1

I'm sure there's a numpy function for this, I just haven't found it yet. Say you have a list of integers of arbitrary size. How can you convert this to a list of ten floats, where each float is the average of that tenth of the original list?

Edit: the best I can come up with is to first convert the list to a numpy array, then split it into equal parts using .array_split(array, 10), then take the average of each one. But I imagine there must be an easier way to do this.

Jonathan
  • 10,571
  • 13
  • 67
  • 103

1 Answers1

2

What you've described is literally a one-liner:

np.mean(np.array_split(array, 10), axis=0)

array_split works on any "array-like", which includes lists, so that "convert the list to a numpy array" is automatic.

np.mean also works on any "array-like", which includes the list of arrays returned by array_split, treated as a 2D array, so that "… of each one" is also automatic.

So this really is all there is to it.


Note that while "array-like" is used all over the NumPy docs, as far as I'm aware, it's never rigorously defined anywhere. But what it basically means is: if you could call np.array(x) and get back the array you'd naively hope for, then x is array-like. This question has an answer that delves into the NumPy source to show exactly how array-like values are handled.

:: THE DATA ::
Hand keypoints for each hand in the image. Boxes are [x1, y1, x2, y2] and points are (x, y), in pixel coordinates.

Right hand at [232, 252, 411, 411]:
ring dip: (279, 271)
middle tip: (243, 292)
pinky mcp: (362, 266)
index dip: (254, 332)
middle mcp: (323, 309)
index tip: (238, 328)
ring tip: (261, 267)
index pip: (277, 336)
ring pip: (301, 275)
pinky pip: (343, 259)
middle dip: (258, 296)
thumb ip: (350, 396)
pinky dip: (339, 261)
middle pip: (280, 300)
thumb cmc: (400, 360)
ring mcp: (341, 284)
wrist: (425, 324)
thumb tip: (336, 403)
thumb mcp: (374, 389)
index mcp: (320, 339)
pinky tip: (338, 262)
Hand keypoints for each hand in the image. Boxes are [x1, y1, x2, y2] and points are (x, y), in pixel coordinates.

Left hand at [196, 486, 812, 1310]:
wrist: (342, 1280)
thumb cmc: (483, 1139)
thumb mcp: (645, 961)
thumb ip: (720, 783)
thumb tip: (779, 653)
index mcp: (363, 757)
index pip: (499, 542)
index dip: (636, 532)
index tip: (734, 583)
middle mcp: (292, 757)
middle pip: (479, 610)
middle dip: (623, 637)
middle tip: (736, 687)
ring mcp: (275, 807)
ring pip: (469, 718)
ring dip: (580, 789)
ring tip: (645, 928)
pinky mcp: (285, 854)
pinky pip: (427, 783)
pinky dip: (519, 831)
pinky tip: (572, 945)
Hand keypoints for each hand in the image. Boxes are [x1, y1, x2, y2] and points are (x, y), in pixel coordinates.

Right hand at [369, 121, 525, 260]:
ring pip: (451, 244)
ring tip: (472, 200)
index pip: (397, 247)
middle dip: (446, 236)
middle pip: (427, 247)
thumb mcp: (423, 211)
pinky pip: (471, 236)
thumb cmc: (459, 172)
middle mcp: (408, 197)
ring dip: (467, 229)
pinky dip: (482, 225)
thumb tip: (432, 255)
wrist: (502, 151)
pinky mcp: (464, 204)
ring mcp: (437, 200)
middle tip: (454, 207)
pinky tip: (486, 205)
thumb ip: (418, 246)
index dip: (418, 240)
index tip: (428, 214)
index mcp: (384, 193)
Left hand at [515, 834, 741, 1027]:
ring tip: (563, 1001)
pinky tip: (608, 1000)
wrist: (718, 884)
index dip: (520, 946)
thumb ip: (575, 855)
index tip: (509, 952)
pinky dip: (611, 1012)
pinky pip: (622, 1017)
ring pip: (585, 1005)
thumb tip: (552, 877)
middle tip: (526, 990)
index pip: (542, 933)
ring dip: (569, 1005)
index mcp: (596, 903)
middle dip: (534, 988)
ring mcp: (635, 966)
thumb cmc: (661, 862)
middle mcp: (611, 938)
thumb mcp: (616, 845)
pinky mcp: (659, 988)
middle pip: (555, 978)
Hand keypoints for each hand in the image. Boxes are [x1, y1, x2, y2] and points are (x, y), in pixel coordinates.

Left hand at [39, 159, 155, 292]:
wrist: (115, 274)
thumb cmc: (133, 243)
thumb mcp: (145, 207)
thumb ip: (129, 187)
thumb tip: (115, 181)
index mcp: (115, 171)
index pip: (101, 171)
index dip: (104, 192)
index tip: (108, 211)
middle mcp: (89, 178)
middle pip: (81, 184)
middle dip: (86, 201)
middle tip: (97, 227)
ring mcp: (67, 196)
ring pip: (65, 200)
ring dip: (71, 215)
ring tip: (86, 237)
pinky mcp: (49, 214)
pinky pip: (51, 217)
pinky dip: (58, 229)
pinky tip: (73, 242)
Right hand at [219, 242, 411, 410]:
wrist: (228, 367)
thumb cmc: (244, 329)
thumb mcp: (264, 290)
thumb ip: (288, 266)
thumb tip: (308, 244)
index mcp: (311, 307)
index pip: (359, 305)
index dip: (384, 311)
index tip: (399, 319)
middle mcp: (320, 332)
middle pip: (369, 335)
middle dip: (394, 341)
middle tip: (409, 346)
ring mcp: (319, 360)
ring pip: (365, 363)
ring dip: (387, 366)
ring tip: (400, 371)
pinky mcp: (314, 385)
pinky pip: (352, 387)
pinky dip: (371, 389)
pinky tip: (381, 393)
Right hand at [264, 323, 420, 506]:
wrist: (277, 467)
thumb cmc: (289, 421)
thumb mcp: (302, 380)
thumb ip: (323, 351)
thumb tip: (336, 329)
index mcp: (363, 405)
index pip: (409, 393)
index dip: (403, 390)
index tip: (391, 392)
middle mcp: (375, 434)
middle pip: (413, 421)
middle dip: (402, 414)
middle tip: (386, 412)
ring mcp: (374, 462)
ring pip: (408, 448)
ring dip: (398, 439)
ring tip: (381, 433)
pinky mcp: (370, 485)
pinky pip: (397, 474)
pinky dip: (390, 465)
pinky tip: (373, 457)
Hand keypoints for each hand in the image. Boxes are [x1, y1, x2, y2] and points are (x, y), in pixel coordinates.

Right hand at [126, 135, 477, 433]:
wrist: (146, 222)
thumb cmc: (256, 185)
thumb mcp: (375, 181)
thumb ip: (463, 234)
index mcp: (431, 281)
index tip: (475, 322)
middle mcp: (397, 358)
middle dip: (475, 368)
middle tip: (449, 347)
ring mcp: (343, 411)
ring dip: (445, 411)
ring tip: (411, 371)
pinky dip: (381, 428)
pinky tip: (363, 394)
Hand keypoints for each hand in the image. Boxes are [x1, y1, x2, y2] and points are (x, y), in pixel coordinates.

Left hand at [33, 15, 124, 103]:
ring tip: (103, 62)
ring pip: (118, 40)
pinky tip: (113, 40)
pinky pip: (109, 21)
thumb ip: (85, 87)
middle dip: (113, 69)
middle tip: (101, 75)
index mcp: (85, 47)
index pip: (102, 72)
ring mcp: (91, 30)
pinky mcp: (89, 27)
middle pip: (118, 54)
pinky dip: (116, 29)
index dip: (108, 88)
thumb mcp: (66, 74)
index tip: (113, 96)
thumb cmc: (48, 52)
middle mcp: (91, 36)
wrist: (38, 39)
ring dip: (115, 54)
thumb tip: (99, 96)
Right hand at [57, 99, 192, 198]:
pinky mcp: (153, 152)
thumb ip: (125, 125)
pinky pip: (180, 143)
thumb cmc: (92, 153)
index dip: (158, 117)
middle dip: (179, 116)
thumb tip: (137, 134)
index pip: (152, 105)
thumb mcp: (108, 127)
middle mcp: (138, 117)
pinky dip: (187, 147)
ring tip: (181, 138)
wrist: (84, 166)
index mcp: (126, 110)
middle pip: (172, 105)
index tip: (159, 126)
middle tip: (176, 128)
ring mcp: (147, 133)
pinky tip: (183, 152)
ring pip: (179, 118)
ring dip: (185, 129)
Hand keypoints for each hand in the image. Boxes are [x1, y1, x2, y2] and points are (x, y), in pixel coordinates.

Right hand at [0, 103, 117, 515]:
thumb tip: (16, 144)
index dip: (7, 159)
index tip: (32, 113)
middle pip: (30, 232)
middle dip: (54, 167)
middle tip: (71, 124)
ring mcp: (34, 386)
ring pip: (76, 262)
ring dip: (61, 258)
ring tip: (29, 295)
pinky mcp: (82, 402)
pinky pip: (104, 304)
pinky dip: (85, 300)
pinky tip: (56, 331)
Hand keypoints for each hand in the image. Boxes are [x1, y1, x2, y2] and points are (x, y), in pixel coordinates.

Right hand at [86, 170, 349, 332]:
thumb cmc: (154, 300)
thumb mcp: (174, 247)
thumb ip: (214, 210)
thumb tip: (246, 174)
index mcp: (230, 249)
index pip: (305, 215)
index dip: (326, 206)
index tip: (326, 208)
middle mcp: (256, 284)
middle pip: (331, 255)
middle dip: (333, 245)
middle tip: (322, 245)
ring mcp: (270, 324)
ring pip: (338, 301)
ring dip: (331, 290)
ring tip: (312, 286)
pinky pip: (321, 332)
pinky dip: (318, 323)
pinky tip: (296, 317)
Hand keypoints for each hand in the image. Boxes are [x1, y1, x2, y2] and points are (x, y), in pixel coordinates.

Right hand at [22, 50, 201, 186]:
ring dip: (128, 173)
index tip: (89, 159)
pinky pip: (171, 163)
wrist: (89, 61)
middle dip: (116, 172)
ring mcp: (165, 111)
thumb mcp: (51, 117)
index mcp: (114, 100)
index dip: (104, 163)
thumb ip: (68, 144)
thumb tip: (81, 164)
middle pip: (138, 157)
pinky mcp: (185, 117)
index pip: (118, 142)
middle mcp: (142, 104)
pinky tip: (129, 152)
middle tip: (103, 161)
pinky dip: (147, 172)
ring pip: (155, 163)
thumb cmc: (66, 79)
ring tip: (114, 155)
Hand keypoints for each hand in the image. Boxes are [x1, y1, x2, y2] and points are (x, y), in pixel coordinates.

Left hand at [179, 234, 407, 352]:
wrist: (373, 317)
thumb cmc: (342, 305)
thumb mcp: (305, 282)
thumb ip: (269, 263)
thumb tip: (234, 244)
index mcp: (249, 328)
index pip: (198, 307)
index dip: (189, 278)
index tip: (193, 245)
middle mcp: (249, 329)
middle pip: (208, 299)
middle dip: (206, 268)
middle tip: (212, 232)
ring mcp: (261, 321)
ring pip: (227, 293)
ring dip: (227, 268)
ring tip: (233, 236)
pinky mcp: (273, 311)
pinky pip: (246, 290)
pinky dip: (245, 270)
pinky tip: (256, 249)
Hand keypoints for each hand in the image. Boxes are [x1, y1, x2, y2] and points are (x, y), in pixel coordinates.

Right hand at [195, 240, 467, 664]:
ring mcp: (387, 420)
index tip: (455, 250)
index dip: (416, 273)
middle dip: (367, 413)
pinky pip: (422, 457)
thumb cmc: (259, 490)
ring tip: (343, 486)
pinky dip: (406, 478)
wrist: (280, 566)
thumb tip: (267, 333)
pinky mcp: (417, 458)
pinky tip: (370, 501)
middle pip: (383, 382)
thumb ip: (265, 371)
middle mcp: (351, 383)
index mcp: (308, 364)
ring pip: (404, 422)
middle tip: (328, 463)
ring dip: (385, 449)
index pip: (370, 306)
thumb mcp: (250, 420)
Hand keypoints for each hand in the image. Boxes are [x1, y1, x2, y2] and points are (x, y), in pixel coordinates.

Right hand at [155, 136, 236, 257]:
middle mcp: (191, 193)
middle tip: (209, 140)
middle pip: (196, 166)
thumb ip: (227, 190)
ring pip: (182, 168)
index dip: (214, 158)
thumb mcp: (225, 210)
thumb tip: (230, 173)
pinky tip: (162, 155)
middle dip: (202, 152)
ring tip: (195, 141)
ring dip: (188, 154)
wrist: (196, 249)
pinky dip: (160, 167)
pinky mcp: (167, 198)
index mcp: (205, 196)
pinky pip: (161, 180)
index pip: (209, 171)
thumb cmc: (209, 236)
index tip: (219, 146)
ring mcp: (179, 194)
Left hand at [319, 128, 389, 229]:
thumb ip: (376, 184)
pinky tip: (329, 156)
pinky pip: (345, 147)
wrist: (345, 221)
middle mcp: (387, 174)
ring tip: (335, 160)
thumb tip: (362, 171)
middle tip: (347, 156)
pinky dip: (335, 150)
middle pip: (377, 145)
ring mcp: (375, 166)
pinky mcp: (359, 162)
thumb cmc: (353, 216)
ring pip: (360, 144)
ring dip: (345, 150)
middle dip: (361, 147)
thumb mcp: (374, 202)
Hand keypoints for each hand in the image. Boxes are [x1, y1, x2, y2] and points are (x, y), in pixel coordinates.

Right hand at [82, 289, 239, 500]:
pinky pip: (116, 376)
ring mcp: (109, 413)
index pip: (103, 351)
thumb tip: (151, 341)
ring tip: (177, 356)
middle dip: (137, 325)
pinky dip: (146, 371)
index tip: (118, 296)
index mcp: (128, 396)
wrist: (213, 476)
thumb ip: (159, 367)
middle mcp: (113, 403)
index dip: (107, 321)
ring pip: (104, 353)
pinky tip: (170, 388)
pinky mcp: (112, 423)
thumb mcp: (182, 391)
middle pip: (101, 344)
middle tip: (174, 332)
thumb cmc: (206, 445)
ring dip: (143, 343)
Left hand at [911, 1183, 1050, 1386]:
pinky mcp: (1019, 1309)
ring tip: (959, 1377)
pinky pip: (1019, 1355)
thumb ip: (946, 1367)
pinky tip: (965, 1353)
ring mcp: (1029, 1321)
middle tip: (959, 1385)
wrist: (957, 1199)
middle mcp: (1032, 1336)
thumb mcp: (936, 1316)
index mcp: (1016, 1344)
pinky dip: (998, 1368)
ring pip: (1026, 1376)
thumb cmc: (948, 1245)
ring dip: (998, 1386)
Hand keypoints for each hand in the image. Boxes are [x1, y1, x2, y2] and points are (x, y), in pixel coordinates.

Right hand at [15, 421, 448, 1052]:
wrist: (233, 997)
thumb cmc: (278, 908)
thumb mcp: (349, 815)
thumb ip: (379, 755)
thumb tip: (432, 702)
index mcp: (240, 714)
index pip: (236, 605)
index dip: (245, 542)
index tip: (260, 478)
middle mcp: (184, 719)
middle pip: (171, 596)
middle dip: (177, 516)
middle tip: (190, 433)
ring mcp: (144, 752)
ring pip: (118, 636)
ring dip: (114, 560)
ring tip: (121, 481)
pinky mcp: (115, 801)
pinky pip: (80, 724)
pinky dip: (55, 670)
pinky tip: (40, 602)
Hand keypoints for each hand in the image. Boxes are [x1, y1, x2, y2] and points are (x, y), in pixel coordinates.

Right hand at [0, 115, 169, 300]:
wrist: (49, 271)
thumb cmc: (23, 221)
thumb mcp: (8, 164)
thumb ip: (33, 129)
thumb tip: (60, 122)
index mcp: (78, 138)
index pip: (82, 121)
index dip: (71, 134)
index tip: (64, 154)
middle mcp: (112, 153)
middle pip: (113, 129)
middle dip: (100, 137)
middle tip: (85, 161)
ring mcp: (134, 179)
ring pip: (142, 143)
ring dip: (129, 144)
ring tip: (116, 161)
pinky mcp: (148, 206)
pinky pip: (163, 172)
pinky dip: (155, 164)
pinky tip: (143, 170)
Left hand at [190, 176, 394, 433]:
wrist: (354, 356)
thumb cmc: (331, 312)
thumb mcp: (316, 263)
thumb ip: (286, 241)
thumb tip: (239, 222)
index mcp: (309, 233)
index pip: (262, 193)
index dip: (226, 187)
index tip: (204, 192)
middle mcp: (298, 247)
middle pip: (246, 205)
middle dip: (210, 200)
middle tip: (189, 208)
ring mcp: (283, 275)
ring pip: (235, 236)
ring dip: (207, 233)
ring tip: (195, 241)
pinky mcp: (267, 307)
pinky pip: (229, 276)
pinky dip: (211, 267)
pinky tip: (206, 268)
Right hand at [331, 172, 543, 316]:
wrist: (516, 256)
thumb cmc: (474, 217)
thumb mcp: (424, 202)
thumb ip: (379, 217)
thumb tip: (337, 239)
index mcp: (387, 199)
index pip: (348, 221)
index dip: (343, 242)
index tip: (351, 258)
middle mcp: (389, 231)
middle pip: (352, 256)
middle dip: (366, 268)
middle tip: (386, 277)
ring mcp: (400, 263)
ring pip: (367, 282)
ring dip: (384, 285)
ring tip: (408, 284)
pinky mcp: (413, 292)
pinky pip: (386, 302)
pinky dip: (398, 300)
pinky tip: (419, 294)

:: WORK ORDER ::
Reproduce the passage of the NumPy thread starting with "np.mean also works" and going on through "values are handled.", without altering any of its wording.

:: YOUR RESPONSE ::
np.mean also works on any "array-like", which includes the list of arrays returned by array_split, treated as a 2D array, so that "… of each one" is also automatic.

So this really is all there is to it.


Note that while "array-like" is used all over the NumPy docs, as far as I'm aware, it's never rigorously defined anywhere. But what it basically means is: if you could call np.array(x) and get back the array you'd naively hope for, then x is array-like. This question has an answer that delves into the NumPy source to show exactly how array-like values are handled.